Bitcoin possesses multiple qualities similar to gold: scarcity of supply, decentralization, insulation from the policies of any single nation, and suitability as a hedge against inflation and currency depreciation. As institutional investors and large enterprises enter the market, this “digital gold” label is increasingly being recognized.
JPMorgan pointed out that when Bitcoin is compared to gold after making volatility-adjusted adjustments, its theoretical fair value is close to $170,000. In other words, instead of viewing Bitcoin from the perspective of traditional speculation/speculative coins, it is better to consider it as a long-term store of value asset.
First, there is deleveraging. Over the past year, the Bitcoin market has experienced a “leverage washout,” where many high-risk, speculative leveraged positions were liquidated—this has made the market structure healthier and provided space for institutional funds to enter.
Secondly, it is the stability of the holding structure. JPMorgan believes that if the main institutional coin holders of Strategy do not sell their held Bitcoin, the risk of panic selling in the market will be significantly reduced. Currently, the mNAV of Strategy (the multiple of market cap to Bitcoin net value) is about 1.1, which means that the company has no debt pressure in the short term and does not need to liquidate Bitcoin.
Finally, there is the mining cost and supply pressure. Although the estimated cost of Bitcoin mining was once as high as $94,000, due to factors such as a decline in hash power and rising electricity prices, JPMorgan has now lowered it to around $90,000 - which provides a “bottom line support” for Bitcoin.

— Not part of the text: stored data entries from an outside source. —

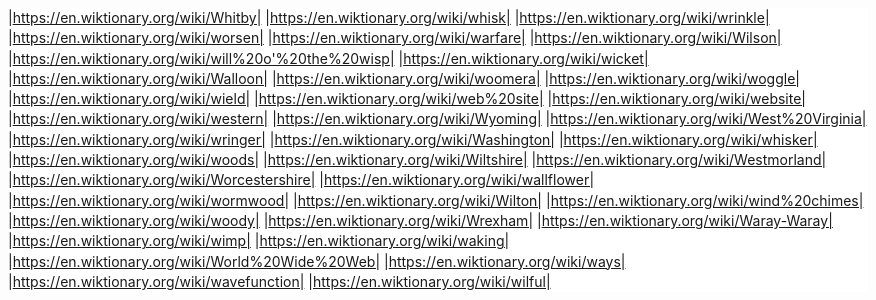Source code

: |https://en.wiktionary.org/wiki/Whitby|
|https://en.wiktionary.org/wiki/whisk|
|https://en.wiktionary.org/wiki/wrinkle|
|https://en.wiktionary.org/wiki/worsen|
|https://en.wiktionary.org/wiki/warfare|
|https://en.wiktionary.org/wiki/Wilson|
|https://en.wiktionary.org/wiki/will%20o'%20the%20wisp|
|https://en.wiktionary.org/wiki/wicket|
|https://en.wiktionary.org/wiki/Walloon|
|https://en.wiktionary.org/wiki/woomera|
|https://en.wiktionary.org/wiki/woggle|
|https://en.wiktionary.org/wiki/wield|
|https://en.wiktionary.org/wiki/web%20site|
|https://en.wiktionary.org/wiki/website|
|https://en.wiktionary.org/wiki/western|
|https://en.wiktionary.org/wiki/Wyoming|
|https://en.wiktionary.org/wiki/West%20Virginia|
|https://en.wiktionary.org/wiki/wringer|
|https://en.wiktionary.org/wiki/Washington|
|https://en.wiktionary.org/wiki/whisker|
|https://en.wiktionary.org/wiki/woods|
|https://en.wiktionary.org/wiki/Wiltshire|
|https://en.wiktionary.org/wiki/Westmorland|
|https://en.wiktionary.org/wiki/Worcestershire|
|https://en.wiktionary.org/wiki/wallflower|
|https://en.wiktionary.org/wiki/wormwood|
|https://en.wiktionary.org/wiki/Wilton|
|https://en.wiktionary.org/wiki/wind%20chimes|
|https://en.wiktionary.org/wiki/woody|
|https://en.wiktionary.org/wiki/Wrexham|
|https://en.wiktionary.org/wiki/Waray-Waray|
|https://en.wiktionary.org/wiki/wimp|
|https://en.wiktionary.org/wiki/waking|
|https://en.wiktionary.org/wiki/World%20Wide%20Web|
|https://en.wiktionary.org/wiki/ways|
|https://en.wiktionary.org/wiki/wavefunction|
|https://en.wiktionary.org/wiki/wilful|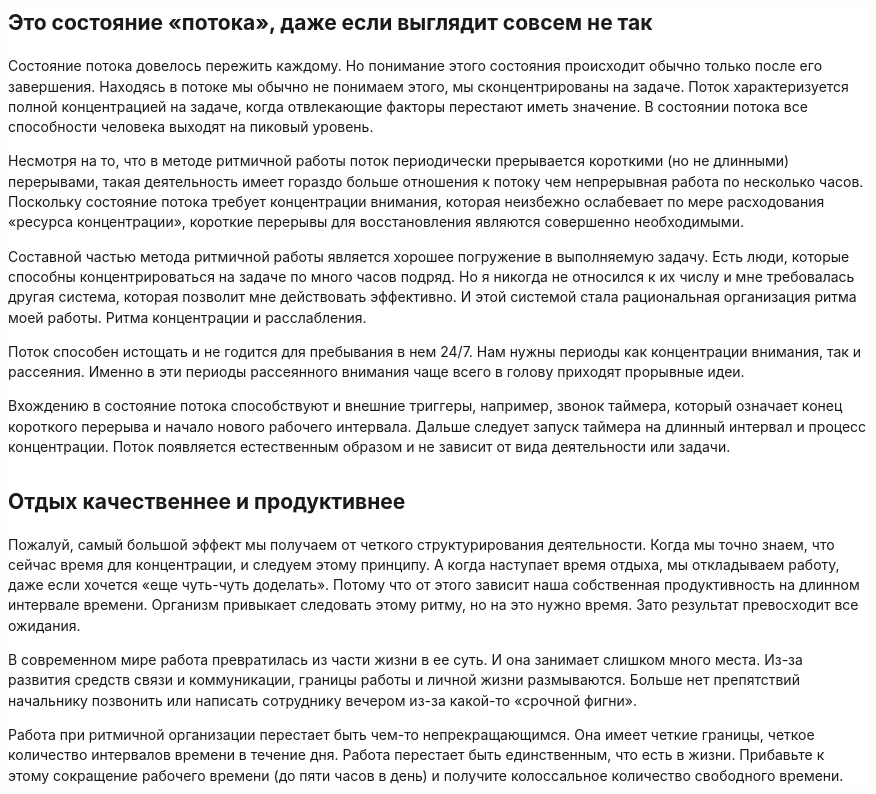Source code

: ## Это состояние «потока», даже если выглядит совсем не так

Состояние потока довелось пережить каждому. Но понимание этого
состояния происходит обычно только после его завершения. Находясь в
потоке мы обычно не понимаем этого, мы сконцентрированы на
задаче. Поток характеризуется полной концентрацией на задаче, когда
отвлекающие факторы перестают иметь значение. В состоянии потока все
способности человека выходят на пиковый уровень.

Несмотря на то, что в методе ритмичной работы поток периодически
прерывается короткими (но не длинными) перерывами, такая деятельность
имеет гораздо больше отношения к потоку чем непрерывная работа по
несколько часов. Поскольку состояние потока требует концентрации
внимания, которая неизбежно ослабевает по мере расходования «ресурса
концентрации», короткие перерывы для восстановления являются
совершенно необходимыми.

Составной частью метода ритмичной работы является хорошее погружение в
выполняемую задачу. Есть люди, которые способны концентрироваться на
задаче по много часов подряд. Но я никогда не относился к их числу и
мне требовалась другая система, которая позволит мне действовать
эффективно. И этой системой стала рациональная организация ритма моей
работы. Ритма концентрации и расслабления.

Поток способен истощать и не годится для пребывания в нем 24/7. Нам
нужны периоды как концентрации внимания, так и рассеяния. Именно в эти
периоды рассеянного внимания чаще всего в голову приходят прорывные
идеи.

Вхождению в состояние потока способствуют и внешние триггеры,
например, звонок таймера, который означает конец короткого перерыва и
начало нового рабочего интервала. Дальше следует запуск таймера на
длинный интервал и процесс концентрации. Поток появляется естественным
образом и не зависит от вида деятельности или задачи.

## Отдых качественнее и продуктивнее

Пожалуй, самый большой эффект мы получаем от четкого структурирования
деятельности. Когда мы точно знаем, что сейчас время для концентрации,
и следуем этому принципу. А когда наступает время отдыха, мы
откладываем работу, даже если хочется «еще чуть-чуть доделать». Потому
что от этого зависит наша собственная продуктивность на длинном
интервале времени. Организм привыкает следовать этому ритму, но на это
нужно время. Зато результат превосходит все ожидания.

В современном мире работа превратилась из части жизни в ее суть. И она
занимает слишком много места. Из-за развития средств связи и
коммуникации, границы работы и личной жизни размываются. Больше нет
препятствий начальнику позвонить или написать сотруднику вечером из-за
какой-то «срочной фигни».

Работа при ритмичной организации перестает быть чем-то
непрекращающимся. Она имеет четкие границы, четкое количество
интервалов времени в течение дня. Работа перестает быть единственным,
что есть в жизни. Прибавьте к этому сокращение рабочего времени (до
пяти часов в день) и получите колоссальное количество свободного
времени.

However, risks also exist. The current market price of Bitcoin is approaching or even below its mining cost range, which means that many high-cost miners may be forced to exit or sell Bitcoin, thereby increasing selling pressure.
In addition, if the macroeconomic environment worsens (such as rising interest rates, a stronger dollar, and increasing inflation expectations), the crypto market may be impacted again. If institutional holders feel uncertain, they may choose to reduce their positions, thereby suppressing bullish momentum.
For long-term investors: If you agree with the logic of Bitcoin as “digital gold” and are willing to bear the uncertainty over the next 6 to 12 months, now may be an opportunity to accumulate more coins.
For medium to short-term traders: It is recommended to closely monitor macroeconomic changes, institutional holding dynamics, mining cost trends, and overall sentiment in the crypto market; if negative news arises, significant fluctuations may occur.
JPMorgan’s target of $170,000 provides a strong signal for the imagination of a future bull market for Bitcoin. If institutions maintain their holdings, market sentiment recovers, and the macro environment improves, Bitcoin may indeed return to high levels. However, high volatility and high uncertainty remain a reality— for investors, balancing risk and reward is more important than blindly following trends.